Name: Position; Duration; Network; Notes
JTBC Newsroom: Main anchor; 16 September 2013—2 January 2020; JTBC; Formerly JTBC News 9; he also served as president of its news division until he was promoted to the network's president and CEO.
Documentary Prime: King Maker: Narrator; 2012; EBS; Documentary
Changsha Special Documentary: Lion Queen: 2010; MBC
100-Minute Debate: Anchor/moderator; 18 January 2002—19 November 2009
Media Criticism: Host; 28 April 2001—11 January 2002
Wow!
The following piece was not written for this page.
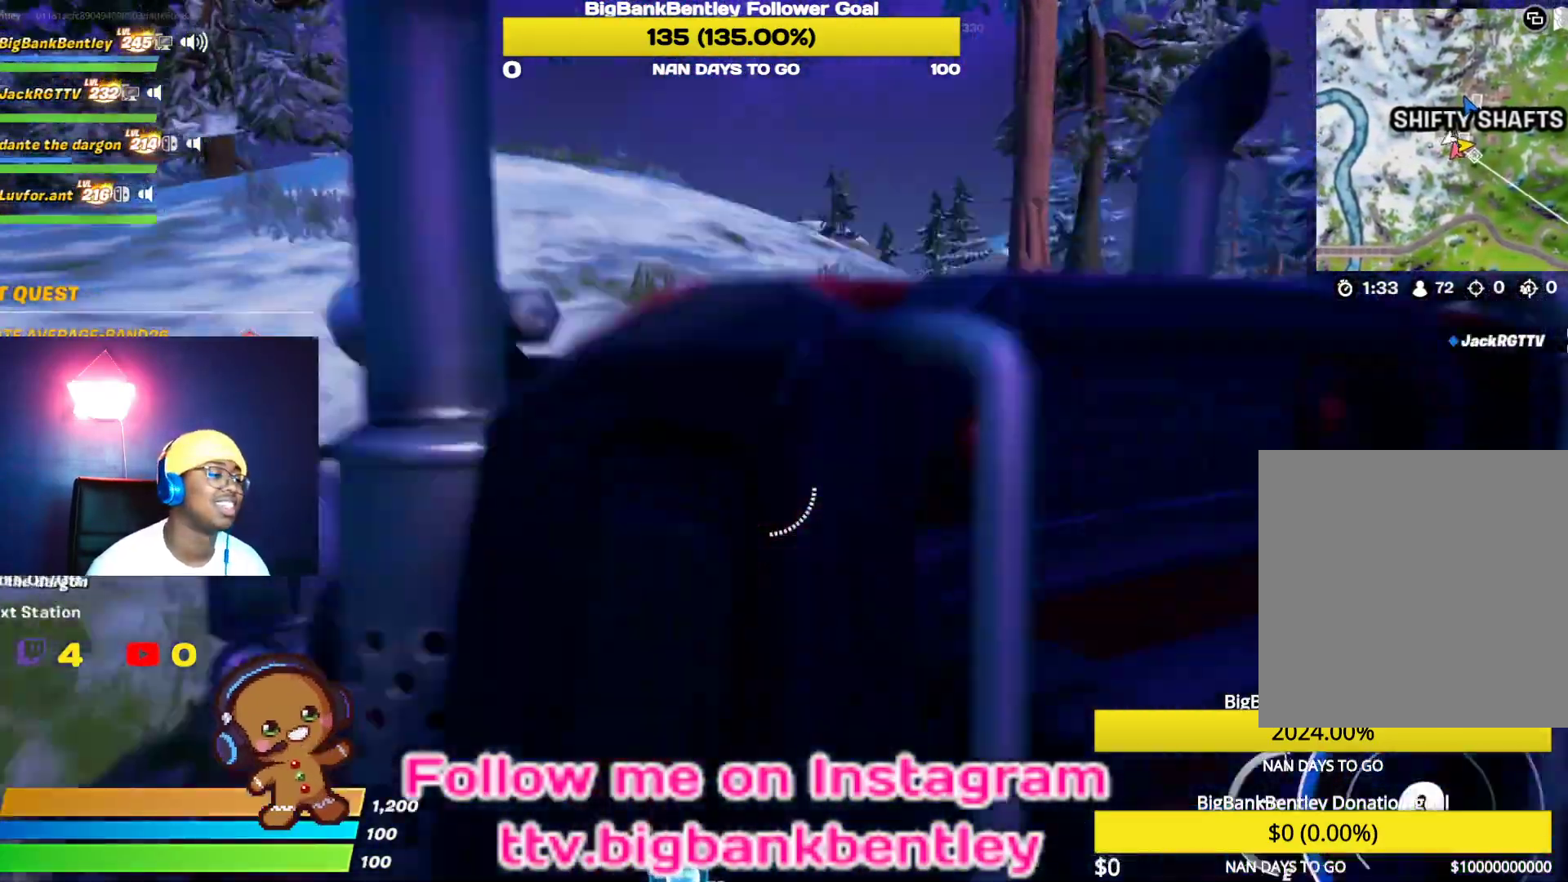
{"buttons": ["R2"], "left_stick": "center", "right_stick": "left", "events": [[133, "R2", "down"], [167, "right_stick", "left"], [283, "left_stick", "up-right"], [483, "left_stick", "center"]]}
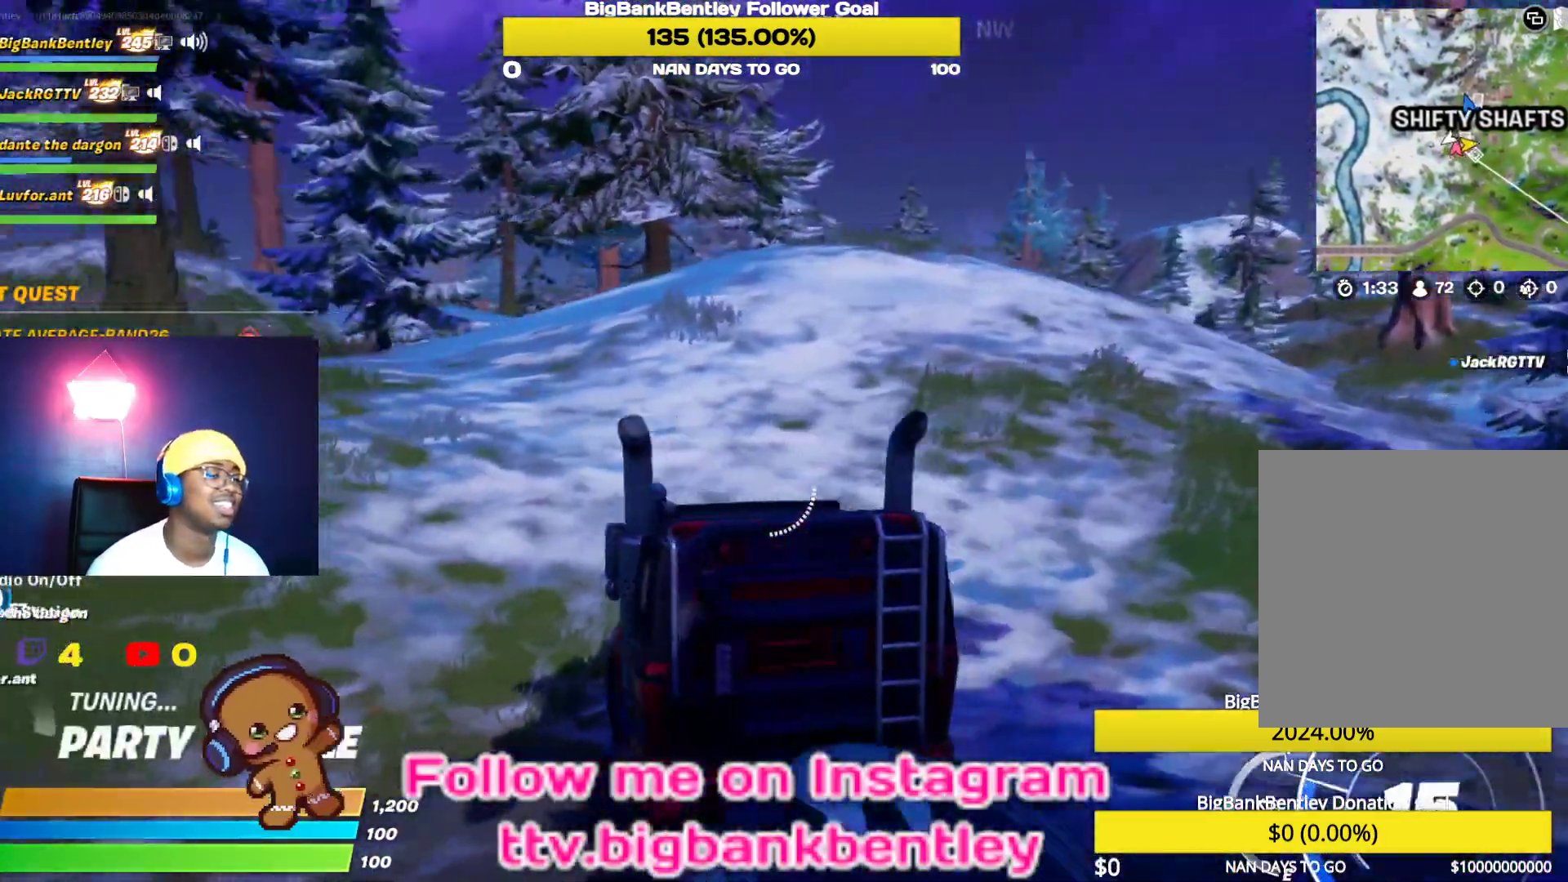
{"buttons": ["R2"], "left_stick": "center", "right_stick": "left", "events": []}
What A Wonderful World: 2000
Sohn Suk-hee's Focus: 23 October 2000—10 May 2013; MBC Standard FM
2000 Today: 31 December 1999—1 January 2000; MBC; One-off special to celebrate the new millennium; hosted with Shim Hye-jin
News Today: Main anchor; 17 October 1994—28 February 1997; 26 April 1999—31 December 1999; As MBC News Wide in 1994, then later became Good Morning Korea in 1996; Morning News 2000 in 1999
Sohn Suk-hee's United States Exploration: Host; 1997
Live Breakfast: 1993
Saturday Choice
Where The Music Is
Daybreak
MBC Newsdesk: Weekend anchor; 7 March 1987—27 May 1989
Youth Music Camp: Host; 8 March 1986—1 September 1988; MBC FM4U
0 O'Clock News: Anchor; 1986; MBC
MBC's Here
100-Year-Old Health: Host
Quiz Famous Painting Tour
One Minute News: Anchor; 1984
Morning News
On-site 85
Special Youth Plan: Host

== Legacy ==
He has been picked as the most influential journalist by Sisa Magazine since 2007. JTBC Newsroom was also chosen as the most influential news program after reporting about the sinking of MV Sewol and the 2016 South Korean political scandal.